About this task: Read the listing and extract each line that includes the word "current".

══════

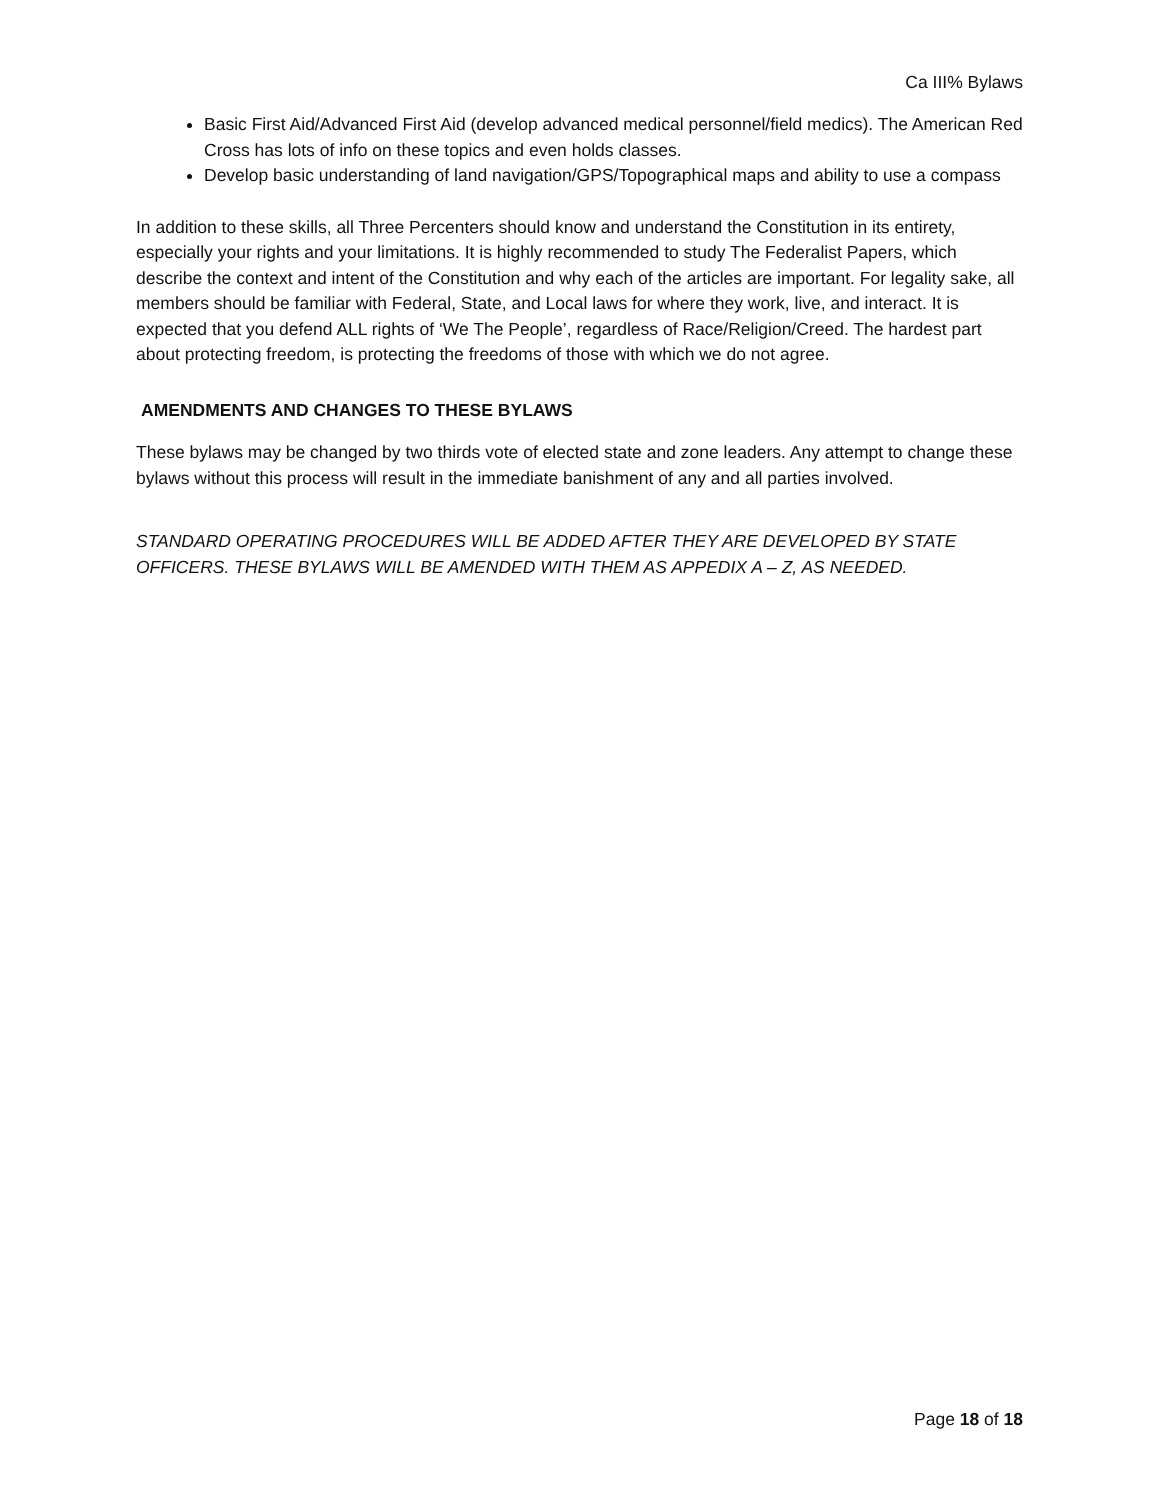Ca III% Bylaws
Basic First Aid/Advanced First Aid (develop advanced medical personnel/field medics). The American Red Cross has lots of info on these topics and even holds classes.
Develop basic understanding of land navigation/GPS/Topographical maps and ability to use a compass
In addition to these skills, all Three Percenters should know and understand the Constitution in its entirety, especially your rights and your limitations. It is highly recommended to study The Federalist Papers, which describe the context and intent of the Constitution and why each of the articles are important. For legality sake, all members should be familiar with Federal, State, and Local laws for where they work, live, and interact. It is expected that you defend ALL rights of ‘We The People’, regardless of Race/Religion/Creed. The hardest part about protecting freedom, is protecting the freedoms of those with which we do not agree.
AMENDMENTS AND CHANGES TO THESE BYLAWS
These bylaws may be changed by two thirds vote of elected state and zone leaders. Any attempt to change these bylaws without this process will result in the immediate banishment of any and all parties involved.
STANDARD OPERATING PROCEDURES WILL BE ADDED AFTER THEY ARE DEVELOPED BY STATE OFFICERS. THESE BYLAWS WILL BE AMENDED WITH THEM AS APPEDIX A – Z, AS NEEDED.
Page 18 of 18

══════

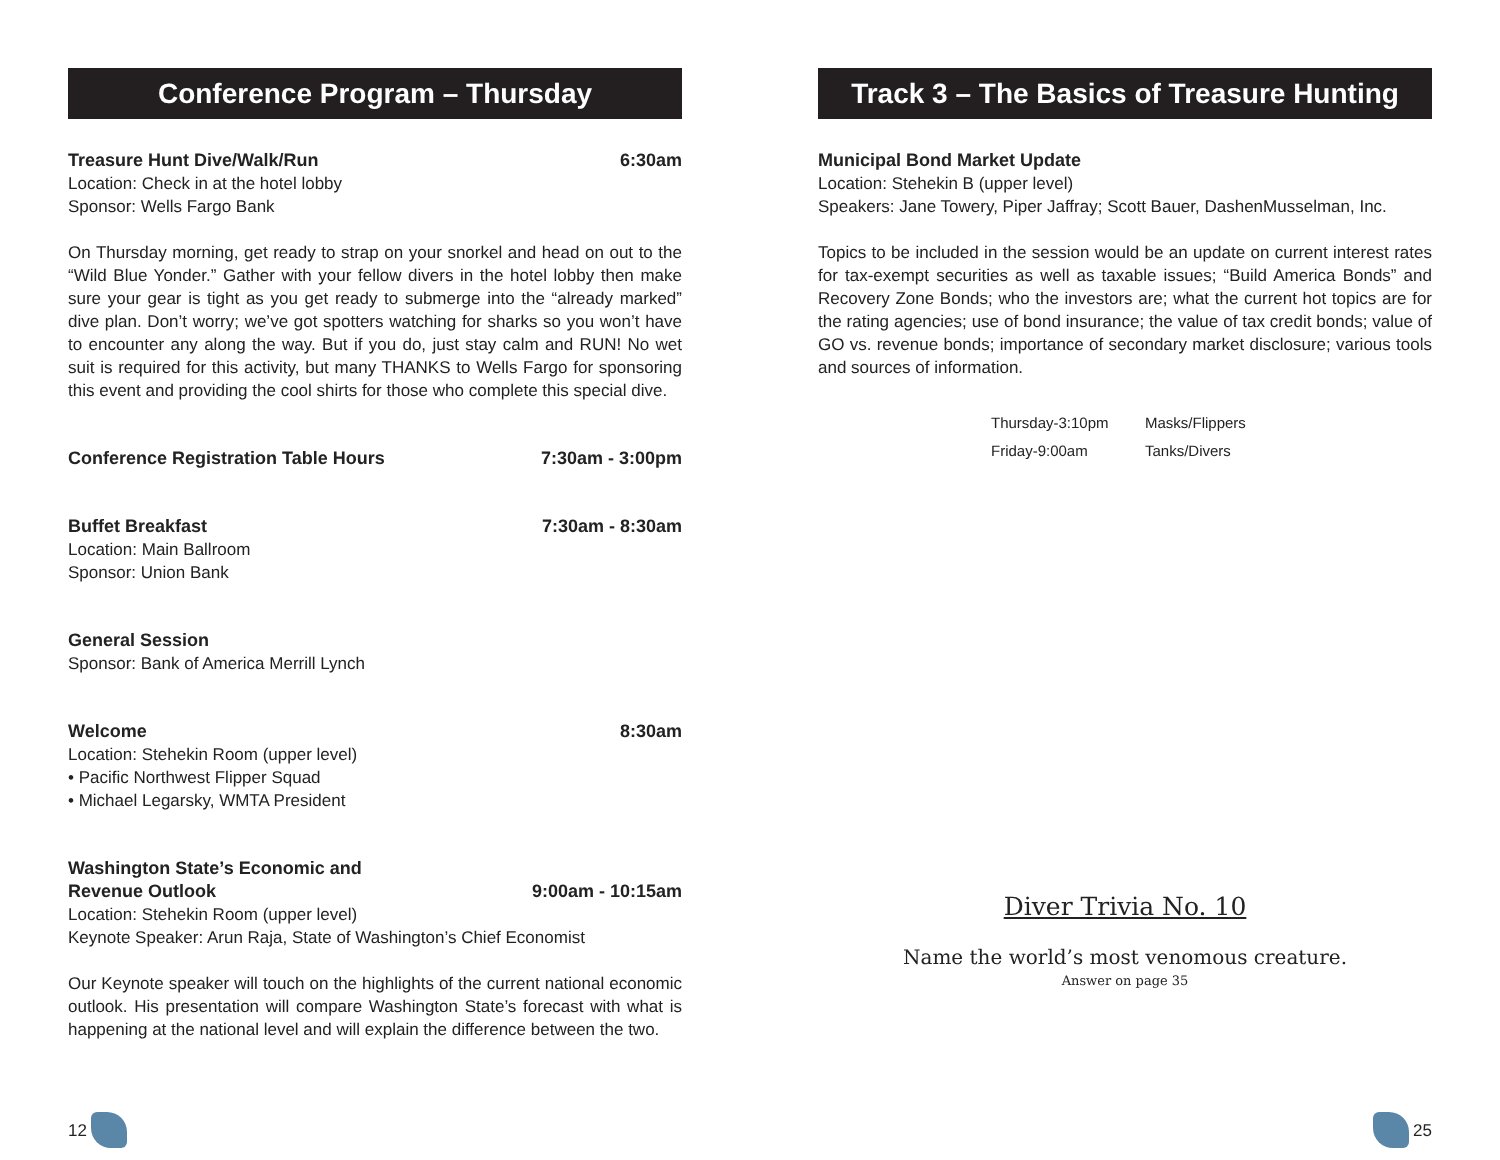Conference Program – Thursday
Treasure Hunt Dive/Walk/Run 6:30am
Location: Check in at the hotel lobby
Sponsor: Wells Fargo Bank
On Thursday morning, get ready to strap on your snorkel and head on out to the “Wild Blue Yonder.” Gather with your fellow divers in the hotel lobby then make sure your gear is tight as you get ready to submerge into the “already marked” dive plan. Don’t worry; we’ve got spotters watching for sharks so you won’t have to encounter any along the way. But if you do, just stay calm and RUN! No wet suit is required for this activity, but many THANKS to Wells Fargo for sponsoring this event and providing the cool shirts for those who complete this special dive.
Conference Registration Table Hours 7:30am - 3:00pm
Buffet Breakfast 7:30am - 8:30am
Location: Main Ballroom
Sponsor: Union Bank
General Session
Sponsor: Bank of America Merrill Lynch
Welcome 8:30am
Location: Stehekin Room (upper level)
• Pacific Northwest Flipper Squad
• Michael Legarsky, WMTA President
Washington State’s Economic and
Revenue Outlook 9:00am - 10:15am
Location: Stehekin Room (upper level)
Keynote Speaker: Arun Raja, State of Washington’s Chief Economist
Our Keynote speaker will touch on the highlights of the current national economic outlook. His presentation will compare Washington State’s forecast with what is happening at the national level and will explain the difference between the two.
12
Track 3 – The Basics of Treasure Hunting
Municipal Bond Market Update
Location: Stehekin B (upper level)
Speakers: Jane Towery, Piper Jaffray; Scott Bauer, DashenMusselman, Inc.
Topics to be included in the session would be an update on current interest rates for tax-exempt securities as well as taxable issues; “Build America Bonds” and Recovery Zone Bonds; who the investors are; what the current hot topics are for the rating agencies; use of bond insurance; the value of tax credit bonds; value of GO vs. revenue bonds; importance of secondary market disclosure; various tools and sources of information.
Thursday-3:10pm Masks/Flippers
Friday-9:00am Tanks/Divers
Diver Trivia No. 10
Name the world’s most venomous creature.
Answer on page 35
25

══════

Reply to the task:
Our Keynote speaker will touch on the highlights of the current national economic outlook. His presentation will compare Washington State’s forecast with what is happening at the national level and will explain the difference between the two.
Topics to be included in the session would be an update on current interest rates for tax-exempt securities as well as taxable issues; “Build America Bonds” and Recovery Zone Bonds; who the investors are; what the current hot topics are for the rating agencies; use of bond insurance; the value of tax credit bonds; value of GO vs. revenue bonds; importance of secondary market disclosure; various tools and sources of information.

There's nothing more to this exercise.